The pro-choice movement cannot expect to survive if it does not allow every kind of story to be told, even the ones that cause others to examine their own values and biases. Simply framing abortion as a sad or otherwise regrettable choice is capitulating to the anti-choice messaging, which holds that every abortion is a mistake and every woman suffers. Without a counter-voice, it’s easy for the general public to believe this narrative, despite how common abortion really is.

As Erdreich points out, many young activists are doing just this, often using social media. “New activists see that the veil of privacy that shrouds real discussions about unplanned pregnancies and the experience of surgical and medical abortion has not helped their cause,” she writes.

She argues that talking more openly about real experiences with abortion and reproductive health care, both at individual and institutional levels, will help to dispel the idea that abortion is always bad and will allow the movement to play offense as well as defense. Further, she argues that advocates need to stop allowing one side to talk about children and the other side to talk about women; Erdreich writes that abortion rights advocates need to talk about both. Accordingly, Generation Roe shares the story of Dana Weinstein’s decision to have an abortion after discovering that the baby she was expecting didn’t have a brain. “I have the utmost respect for people who make a different decision,” Weinstein says in the book, “but the fact of the matter is, it’s a choice. We have a right to make a choice that’s best for our baby.”

Language and perspectives like this are found throughout the book.

When speaking about the established organizations in the pro-choice movement, Erdreich is well aware of what she’s talking about. A former staffer for the National Abortion Federation in Washington, D.C., she candidly shares her thoughts about operating in a top-down environment where she was not allowed to speak publicly about the organization’s work in a media piece in which she was already featured. As someone who has drawn my own conclusions after several tours of duty within the old guard of the pro-choice movement, let’s just say I was impressed enough by her bravery that I said “wow” out loud.

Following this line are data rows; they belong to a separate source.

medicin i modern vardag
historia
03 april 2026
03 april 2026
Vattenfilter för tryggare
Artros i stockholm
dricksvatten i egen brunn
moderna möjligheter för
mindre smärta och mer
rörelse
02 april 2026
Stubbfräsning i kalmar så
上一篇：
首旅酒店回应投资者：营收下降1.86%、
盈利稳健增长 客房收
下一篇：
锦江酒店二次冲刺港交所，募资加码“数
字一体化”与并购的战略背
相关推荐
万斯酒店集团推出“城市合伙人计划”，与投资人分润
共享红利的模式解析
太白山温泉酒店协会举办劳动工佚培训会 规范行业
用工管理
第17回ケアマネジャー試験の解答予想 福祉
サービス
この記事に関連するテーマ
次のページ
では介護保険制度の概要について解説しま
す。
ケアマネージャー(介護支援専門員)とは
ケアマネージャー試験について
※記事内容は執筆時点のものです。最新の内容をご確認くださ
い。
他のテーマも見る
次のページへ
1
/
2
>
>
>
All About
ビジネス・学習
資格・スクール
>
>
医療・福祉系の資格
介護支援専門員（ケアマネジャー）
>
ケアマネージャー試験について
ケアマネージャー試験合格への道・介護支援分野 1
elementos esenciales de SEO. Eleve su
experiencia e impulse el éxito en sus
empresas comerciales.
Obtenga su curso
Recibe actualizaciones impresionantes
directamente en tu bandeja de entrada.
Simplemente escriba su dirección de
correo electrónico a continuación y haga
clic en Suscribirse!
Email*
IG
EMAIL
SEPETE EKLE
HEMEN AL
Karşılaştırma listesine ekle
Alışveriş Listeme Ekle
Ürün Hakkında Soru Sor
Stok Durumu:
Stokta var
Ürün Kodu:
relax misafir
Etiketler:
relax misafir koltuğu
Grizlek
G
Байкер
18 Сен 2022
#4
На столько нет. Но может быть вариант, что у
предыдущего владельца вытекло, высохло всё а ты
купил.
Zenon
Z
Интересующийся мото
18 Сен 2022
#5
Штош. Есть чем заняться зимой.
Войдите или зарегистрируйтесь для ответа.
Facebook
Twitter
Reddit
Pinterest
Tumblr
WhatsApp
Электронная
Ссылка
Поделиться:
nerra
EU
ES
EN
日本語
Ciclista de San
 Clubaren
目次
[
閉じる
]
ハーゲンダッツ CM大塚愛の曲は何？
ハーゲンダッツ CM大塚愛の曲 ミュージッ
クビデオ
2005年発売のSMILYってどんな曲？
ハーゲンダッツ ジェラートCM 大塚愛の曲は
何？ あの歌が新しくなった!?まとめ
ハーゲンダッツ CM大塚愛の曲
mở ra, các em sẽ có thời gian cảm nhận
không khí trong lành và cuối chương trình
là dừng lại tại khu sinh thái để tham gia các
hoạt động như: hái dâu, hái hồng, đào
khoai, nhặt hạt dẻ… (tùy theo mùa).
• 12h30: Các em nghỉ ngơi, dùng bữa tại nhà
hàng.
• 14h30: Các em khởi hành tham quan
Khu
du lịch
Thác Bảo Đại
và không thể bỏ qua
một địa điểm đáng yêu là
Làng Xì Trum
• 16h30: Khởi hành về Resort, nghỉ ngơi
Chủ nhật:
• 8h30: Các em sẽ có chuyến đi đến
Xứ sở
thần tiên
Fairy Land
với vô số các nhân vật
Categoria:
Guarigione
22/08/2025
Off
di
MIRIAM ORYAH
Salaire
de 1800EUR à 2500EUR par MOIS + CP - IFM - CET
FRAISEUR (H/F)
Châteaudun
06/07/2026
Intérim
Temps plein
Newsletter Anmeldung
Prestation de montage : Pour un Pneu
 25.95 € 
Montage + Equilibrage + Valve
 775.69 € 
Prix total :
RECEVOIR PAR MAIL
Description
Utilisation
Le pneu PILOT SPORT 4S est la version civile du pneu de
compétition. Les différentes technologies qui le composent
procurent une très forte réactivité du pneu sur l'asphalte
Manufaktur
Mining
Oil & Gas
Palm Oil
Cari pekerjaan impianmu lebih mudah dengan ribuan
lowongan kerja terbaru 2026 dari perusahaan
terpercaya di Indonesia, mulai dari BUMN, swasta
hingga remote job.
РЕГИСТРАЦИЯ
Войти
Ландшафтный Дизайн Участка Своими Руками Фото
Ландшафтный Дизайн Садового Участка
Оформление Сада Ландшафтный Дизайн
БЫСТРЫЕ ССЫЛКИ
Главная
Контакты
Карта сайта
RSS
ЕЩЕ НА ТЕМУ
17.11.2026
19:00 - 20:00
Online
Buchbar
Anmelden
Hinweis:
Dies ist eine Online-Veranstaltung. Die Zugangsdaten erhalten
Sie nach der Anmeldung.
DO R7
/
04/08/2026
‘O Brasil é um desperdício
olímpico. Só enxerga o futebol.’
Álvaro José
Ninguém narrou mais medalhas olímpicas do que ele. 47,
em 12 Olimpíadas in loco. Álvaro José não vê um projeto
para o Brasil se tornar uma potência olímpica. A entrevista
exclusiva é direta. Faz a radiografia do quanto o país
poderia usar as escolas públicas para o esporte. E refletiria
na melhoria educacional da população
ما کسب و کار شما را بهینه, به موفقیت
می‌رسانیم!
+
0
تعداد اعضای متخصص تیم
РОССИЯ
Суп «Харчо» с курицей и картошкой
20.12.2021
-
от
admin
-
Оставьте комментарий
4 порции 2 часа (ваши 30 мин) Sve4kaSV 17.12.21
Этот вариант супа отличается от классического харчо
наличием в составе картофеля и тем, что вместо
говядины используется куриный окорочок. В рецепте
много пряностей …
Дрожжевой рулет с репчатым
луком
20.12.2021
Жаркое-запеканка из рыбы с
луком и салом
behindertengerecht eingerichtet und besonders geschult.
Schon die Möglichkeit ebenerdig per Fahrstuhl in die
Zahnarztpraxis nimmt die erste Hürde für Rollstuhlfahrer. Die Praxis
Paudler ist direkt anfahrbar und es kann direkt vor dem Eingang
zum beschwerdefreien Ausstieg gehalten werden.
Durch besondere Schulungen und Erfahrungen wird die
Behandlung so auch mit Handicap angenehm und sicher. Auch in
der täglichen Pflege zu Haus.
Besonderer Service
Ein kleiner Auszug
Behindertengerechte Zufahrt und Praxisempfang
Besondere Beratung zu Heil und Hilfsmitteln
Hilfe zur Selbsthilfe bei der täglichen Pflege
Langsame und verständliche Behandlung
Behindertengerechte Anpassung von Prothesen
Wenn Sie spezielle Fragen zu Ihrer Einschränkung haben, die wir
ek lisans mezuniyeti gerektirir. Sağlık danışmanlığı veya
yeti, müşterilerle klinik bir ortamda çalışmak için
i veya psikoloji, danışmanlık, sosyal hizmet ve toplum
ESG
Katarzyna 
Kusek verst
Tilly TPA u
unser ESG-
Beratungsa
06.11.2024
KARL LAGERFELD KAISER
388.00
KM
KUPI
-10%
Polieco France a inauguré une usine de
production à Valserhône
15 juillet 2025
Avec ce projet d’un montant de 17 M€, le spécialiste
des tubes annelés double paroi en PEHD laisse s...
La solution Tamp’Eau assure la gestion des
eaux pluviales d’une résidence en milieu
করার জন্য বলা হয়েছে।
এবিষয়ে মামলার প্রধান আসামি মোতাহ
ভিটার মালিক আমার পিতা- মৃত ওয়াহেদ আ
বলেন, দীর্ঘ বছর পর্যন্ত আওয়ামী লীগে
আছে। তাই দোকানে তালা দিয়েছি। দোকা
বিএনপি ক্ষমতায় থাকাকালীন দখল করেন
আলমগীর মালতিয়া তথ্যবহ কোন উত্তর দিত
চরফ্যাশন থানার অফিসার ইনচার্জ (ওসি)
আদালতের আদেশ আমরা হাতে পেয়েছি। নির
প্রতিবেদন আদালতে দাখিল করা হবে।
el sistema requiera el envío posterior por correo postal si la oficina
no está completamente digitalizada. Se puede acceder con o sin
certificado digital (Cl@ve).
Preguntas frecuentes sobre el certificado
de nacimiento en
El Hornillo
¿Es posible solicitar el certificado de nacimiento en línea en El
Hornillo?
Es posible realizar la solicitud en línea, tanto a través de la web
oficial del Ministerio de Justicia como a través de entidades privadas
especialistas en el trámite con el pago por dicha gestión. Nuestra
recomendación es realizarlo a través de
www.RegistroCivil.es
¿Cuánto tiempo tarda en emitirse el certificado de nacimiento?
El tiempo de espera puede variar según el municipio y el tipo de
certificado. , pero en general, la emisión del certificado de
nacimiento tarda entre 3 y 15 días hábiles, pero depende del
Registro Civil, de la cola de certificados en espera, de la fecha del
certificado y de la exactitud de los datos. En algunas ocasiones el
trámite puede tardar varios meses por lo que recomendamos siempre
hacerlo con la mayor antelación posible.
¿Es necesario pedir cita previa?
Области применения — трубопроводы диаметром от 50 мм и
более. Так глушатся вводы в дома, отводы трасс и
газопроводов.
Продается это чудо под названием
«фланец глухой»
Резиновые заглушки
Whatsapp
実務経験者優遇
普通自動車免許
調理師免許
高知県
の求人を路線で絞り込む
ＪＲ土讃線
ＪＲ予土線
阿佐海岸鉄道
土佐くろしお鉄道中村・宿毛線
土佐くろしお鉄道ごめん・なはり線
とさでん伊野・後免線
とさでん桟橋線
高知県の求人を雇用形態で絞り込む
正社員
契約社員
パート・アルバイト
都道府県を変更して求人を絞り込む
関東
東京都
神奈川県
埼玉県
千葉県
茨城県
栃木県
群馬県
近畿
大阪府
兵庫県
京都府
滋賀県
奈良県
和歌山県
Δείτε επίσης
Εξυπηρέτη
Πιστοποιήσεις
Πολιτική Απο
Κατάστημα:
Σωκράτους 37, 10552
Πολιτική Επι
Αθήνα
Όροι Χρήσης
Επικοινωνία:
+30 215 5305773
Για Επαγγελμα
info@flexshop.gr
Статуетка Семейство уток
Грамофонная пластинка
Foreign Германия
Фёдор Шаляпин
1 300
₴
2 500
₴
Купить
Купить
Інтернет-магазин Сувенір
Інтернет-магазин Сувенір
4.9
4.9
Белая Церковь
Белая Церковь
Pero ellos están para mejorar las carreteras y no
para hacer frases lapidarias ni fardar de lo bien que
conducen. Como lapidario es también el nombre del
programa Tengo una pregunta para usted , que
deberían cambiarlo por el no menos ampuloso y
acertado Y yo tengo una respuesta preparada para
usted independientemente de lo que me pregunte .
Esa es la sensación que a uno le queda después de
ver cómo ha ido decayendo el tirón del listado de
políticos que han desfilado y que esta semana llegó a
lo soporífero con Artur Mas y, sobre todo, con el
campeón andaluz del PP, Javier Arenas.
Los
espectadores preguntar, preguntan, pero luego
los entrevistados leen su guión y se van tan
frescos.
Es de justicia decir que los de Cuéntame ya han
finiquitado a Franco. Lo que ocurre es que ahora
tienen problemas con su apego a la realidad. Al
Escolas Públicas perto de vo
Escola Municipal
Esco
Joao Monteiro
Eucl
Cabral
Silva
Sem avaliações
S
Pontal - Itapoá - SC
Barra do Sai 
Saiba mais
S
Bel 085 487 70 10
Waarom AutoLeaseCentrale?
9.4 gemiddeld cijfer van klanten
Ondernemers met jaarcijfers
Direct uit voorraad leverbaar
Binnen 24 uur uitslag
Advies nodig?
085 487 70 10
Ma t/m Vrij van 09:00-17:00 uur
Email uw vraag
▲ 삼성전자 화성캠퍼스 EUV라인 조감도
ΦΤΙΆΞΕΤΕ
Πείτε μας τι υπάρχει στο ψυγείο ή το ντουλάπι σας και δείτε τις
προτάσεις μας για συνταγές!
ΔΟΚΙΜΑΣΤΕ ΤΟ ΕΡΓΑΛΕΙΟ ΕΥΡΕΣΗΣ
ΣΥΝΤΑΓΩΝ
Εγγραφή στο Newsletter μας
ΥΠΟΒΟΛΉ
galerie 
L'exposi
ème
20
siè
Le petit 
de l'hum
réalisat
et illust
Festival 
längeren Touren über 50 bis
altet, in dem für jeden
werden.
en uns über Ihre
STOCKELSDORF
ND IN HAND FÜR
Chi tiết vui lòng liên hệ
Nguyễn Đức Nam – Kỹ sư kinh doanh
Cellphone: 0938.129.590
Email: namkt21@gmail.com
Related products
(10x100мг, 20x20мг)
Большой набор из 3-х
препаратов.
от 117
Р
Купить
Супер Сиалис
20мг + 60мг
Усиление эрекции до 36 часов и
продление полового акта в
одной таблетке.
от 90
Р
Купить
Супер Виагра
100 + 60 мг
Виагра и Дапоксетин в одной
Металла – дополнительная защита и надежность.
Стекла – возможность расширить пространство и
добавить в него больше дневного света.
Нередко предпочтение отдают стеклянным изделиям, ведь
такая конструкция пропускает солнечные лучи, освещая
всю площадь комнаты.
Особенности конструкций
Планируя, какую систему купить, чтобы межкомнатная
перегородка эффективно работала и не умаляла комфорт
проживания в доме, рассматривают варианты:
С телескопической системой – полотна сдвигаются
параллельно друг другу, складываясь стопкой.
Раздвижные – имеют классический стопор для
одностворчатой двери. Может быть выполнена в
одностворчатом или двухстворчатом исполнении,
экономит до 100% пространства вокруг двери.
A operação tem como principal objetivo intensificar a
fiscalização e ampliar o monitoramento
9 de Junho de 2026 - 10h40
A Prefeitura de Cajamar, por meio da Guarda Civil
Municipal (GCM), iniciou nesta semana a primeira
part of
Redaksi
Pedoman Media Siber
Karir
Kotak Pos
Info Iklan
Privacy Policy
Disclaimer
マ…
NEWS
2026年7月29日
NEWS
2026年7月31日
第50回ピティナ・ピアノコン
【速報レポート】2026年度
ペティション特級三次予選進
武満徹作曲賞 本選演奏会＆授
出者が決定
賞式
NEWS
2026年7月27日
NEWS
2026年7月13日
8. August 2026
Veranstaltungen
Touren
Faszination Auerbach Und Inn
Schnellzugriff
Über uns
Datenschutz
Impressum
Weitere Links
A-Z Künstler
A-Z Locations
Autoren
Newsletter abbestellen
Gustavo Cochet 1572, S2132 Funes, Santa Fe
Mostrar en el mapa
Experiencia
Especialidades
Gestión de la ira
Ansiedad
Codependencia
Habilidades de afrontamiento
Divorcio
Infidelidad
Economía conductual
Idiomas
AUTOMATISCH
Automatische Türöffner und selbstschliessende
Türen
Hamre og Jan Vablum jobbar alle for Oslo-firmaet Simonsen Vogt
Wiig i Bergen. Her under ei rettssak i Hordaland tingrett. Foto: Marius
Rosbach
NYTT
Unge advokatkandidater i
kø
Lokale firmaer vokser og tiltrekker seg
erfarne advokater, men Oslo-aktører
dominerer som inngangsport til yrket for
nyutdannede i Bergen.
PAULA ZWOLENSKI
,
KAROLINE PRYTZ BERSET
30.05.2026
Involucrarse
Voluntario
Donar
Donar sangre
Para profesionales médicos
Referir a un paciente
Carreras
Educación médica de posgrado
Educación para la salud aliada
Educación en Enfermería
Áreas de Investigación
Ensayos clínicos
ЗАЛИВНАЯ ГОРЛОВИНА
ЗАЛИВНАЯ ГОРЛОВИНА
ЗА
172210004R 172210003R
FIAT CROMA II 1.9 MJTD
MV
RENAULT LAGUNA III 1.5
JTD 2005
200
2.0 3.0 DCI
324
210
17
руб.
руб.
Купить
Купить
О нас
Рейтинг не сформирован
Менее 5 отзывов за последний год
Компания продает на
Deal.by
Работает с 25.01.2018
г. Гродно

At the same time, I had some additional hopes for the book. Toward the end she argues for more autonomy and funding for local organizations working within the movement, which would be helpful, but I found myself wishing she would have directly made more suggestions about changes that can be made to keep advocates more nimble and in-step with the times at the national level as well.

Another donkey, so to speak, in the room: Generation Roe includes no discussion of the much-publicized resignation by Nancy Keenan as president of NARAL Pro-Choice America to make room for a younger leader, and her recent replacement by MoveOn.org alum Ilyse Hogue. Perhaps this was due to publishing timelines, which would be a bummer. It seems like a perfect topic for the book.

Erdreich closes the book by naming her ideal pro-choice movement; it revolves around “education, conversation and outreach.” She has a lot of good to contribute to a movement that is going through needed change. Talking is great, and conversations do have the power to change lives, but, beyond what’s in the book, this is also about votes: who is running for office, who is able to vote without restriction, how districts and seats are established, unaccountable political parties, and the list goes on. The trick is going to be pursuing the cultural change Generation Roe suggests while working on the political climate as well. It has to be both.